- DATASET CONTENT
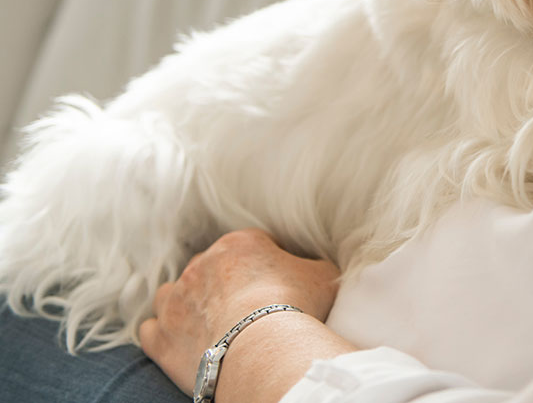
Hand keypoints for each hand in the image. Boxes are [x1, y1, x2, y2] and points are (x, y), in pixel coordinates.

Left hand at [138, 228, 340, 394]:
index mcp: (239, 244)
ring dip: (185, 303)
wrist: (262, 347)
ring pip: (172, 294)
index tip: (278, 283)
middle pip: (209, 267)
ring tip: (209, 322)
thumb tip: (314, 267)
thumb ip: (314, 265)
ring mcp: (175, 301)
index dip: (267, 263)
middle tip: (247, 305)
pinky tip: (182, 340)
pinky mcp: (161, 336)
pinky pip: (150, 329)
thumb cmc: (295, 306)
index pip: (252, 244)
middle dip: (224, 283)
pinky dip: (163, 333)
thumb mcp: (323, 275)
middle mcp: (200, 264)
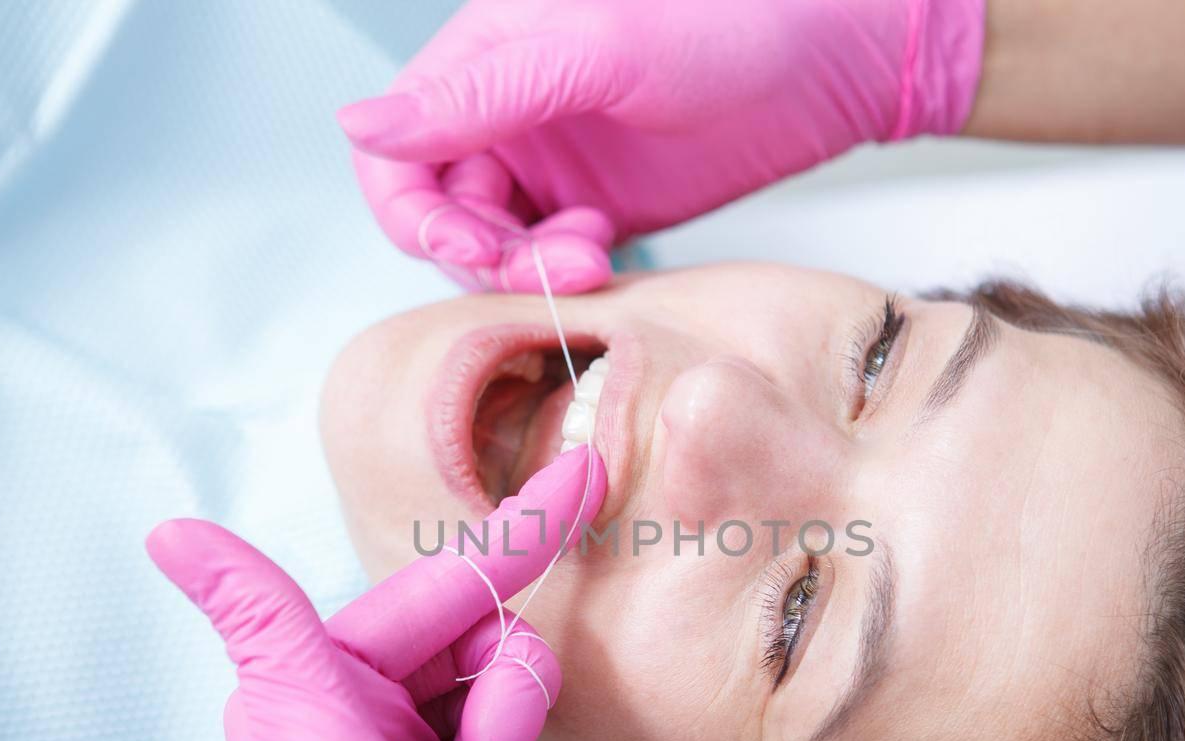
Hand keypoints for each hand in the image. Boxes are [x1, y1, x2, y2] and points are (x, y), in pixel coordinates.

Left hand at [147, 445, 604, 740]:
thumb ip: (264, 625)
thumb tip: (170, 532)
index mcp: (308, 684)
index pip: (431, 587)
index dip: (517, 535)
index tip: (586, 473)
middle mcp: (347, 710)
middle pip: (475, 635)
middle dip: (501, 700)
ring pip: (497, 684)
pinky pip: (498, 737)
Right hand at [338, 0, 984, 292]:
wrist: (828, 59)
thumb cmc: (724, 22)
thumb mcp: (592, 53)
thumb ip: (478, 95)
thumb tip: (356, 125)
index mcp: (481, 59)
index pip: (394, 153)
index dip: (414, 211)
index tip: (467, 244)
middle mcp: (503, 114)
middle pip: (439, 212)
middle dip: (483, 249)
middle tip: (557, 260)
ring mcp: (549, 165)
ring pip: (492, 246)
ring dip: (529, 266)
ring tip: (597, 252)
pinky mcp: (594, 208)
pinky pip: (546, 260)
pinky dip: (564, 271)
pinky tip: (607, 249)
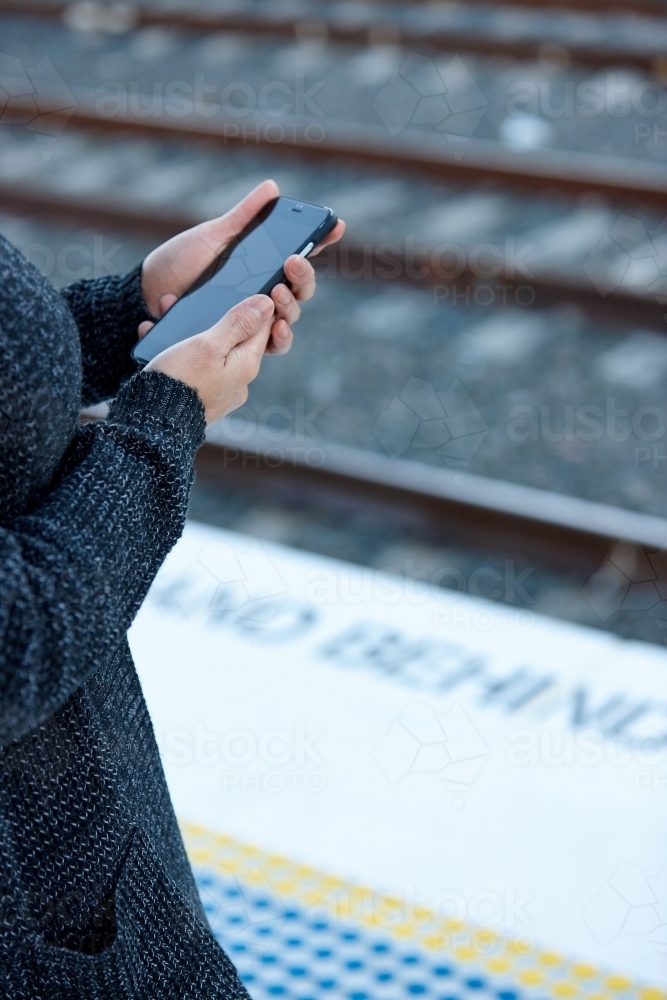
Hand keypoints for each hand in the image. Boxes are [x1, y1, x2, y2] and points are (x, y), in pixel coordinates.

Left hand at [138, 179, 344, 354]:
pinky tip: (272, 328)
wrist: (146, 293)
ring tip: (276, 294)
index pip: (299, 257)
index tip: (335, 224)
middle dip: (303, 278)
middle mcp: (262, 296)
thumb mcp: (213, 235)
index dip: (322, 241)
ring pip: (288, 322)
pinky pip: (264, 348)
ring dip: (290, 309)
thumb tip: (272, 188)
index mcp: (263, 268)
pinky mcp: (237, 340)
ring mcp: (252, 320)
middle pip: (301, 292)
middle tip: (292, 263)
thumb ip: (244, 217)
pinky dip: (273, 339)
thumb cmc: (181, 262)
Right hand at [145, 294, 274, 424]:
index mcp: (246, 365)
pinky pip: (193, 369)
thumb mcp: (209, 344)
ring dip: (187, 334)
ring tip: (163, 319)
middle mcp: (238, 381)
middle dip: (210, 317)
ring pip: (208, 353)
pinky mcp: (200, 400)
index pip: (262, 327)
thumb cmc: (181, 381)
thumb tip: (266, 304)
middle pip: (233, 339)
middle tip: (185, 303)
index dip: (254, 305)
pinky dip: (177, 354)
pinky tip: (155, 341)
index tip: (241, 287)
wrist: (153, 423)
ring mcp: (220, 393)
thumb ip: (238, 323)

- EXERCISE DESCRIPTION
Copy the lines above exactly, starting at the one with "pinky pip: (150, 329)" and ending at the one with "pinky mcp: (594, 208)", both included. Leave out any pictures and add nothing else.

- WRITTEN RESPONSE
pinky pip: (150, 329)
thumb cmc: (295, 306)
index pip: (252, 244)
middle dip: (224, 283)
pinky dip: (163, 333)
thumb mcp: (323, 275)
middle mcp: (200, 264)
Hand keypoints for each hand in the image. Boxes are [x1, y1, x2, y2] and points are (x, y), in pixel coordinates.

Left hand at [147, 445, 604, 740]:
thumb ip: (264, 625)
thumb tip: (170, 532)
index mcp: (308, 684)
index pip: (431, 587)
index dip: (517, 535)
index tip: (586, 473)
middle mcp: (347, 710)
middle pip: (475, 635)
middle dip: (501, 700)
ring pip: (497, 684)
pinky pip: (498, 737)
Right hand at [338, 0, 984, 292]:
wrist: (828, 59)
thumb cmc: (724, 22)
thumb mcp: (592, 53)
thumb ip: (478, 95)
thumb tip: (356, 125)
index mcp: (481, 59)
index pip: (394, 153)
index dip: (414, 211)
index tip: (467, 244)
middle mcp: (503, 114)
middle pip: (439, 212)
middle dip: (483, 249)
middle tip: (557, 260)
ring mcp: (549, 165)
ring pip: (492, 246)
ring dip: (529, 266)
ring tip: (597, 252)
pinky mcp: (594, 208)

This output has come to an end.